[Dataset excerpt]
--*--
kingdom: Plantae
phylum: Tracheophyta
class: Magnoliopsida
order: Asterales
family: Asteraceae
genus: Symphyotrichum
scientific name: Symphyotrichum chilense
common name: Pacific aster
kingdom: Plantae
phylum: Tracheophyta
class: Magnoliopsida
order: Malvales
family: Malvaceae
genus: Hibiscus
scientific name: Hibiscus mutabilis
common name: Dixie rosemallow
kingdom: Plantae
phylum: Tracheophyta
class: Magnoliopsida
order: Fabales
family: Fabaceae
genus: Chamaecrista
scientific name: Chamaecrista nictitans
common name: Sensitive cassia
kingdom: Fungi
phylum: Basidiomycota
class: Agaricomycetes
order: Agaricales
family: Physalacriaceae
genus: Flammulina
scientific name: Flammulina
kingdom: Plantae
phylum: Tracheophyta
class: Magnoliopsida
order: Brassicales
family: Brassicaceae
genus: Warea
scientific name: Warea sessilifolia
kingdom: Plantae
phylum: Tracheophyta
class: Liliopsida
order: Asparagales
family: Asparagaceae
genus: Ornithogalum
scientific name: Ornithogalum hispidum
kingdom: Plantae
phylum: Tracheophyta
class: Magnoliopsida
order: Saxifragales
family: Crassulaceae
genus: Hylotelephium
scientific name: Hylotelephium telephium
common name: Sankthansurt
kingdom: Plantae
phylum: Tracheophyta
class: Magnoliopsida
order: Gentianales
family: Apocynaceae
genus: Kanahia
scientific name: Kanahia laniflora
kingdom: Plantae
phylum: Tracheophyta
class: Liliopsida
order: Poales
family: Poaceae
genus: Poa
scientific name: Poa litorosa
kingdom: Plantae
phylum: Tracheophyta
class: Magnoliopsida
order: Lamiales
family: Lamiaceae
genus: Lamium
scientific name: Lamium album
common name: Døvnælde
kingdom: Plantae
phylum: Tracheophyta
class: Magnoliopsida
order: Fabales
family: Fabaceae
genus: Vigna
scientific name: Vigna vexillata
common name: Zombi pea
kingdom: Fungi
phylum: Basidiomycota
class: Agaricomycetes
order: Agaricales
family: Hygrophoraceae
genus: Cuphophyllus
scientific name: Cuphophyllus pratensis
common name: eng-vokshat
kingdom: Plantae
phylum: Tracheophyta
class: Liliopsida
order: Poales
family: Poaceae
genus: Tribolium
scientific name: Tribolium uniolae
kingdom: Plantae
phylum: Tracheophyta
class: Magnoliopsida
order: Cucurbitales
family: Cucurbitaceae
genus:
--*--
**SET TASK**
Output every line of the material as a JSON list of strings, one string per line, skipping blank lines.

**REPLY**
[
  "kingdom: Plantae",
  "phylum: Tracheophyta",
  "class: Magnoliopsida",
  "order: Asterales",
  "family: Asteraceae",
  "genus: Symphyotrichum",
  "scientific name: Symphyotrichum chilense",
  "common name: Pacific aster",
  "kingdom: Plantae",
  "phylum: Tracheophyta",
  "class: Magnoliopsida",
  "order: Malvales",
  "family: Malvaceae",
  "genus: Hibiscus",
  "scientific name: Hibiscus mutabilis",
  "common name: Dixie rosemallow",
  "kingdom: Plantae",
  "phylum: Tracheophyta",
  "class: Magnoliopsida",
  "order: Fabales",
  "family: Fabaceae",
  "genus: Chamaecrista",
  "scientific name: Chamaecrista nictitans",
  "common name: Sensitive cassia",
  "kingdom: Fungi",
  "phylum: Basidiomycota",
  "class: Agaricomycetes",
  "order: Agaricales",
  "family: Physalacriaceae",
  "genus: Flammulina",
  "scientific name: Flammulina",
  "kingdom: Plantae",
  "phylum: Tracheophyta",
  "class: Magnoliopsida",
  "order: Brassicales",
  "family: Brassicaceae",
  "genus: Warea",
  "scientific name: Warea sessilifolia",
  "kingdom: Plantae",
  "phylum: Tracheophyta",
  "class: Liliopsida",
  "order: Asparagales",
  "family: Asparagaceae",
  "genus: Ornithogalum",
  "scientific name: Ornithogalum hispidum",
  "kingdom: Plantae",
  "phylum: Tracheophyta",
  "class: Magnoliopsida",
  "order: Saxifragales",
  "family: Crassulaceae",
  "genus: Hylotelephium",
  "scientific name: Hylotelephium telephium",
  "common name: Sankthansurt",
  "kingdom: Plantae",
  "phylum: Tracheophyta",
  "class: Magnoliopsida",
  "order: Gentianales",
  "family: Apocynaceae",
  "genus: Kanahia",
  "scientific name: Kanahia laniflora",
  "kingdom: Plantae",
  "phylum: Tracheophyta",
  "class: Liliopsida",
  "order: Poales",
  "family: Poaceae",
  "genus: Poa",
  "scientific name: Poa litorosa",
  "kingdom: Plantae",
  "phylum: Tracheophyta",
  "class: Magnoliopsida",
  "order: Lamiales",
  "family: Lamiaceae",
  "genus: Lamium",
  "scientific name: Lamium album",
  "common name: Døvnælde",
  "kingdom: Plantae",
  "phylum: Tracheophyta",
  "class: Magnoliopsida",
  "order: Fabales",
  "family: Fabaceae",
  "genus: Vigna",
  "scientific name: Vigna vexillata",
  "common name: Zombi pea",
  "kingdom: Fungi",
  "phylum: Basidiomycota",
  "class: Agaricomycetes",
  "order: Agaricales",
  "family: Hygrophoraceae",
  "genus: Cuphophyllus",
  "scientific name: Cuphophyllus pratensis",
  "common name: eng-vokshat",
  "kingdom: Plantae",
  "phylum: Tracheophyta",
  "class: Liliopsida",
  "order: Poales",
  "family: Poaceae",
  "genus: Tribolium",
  "scientific name: Tribolium uniolae",
  "kingdom: Plantae",
  "phylum: Tracheophyta",
  "class: Magnoliopsida",
  "order: Cucurbitales",
  "family: Cucurbitaceae",
  "genus:"
]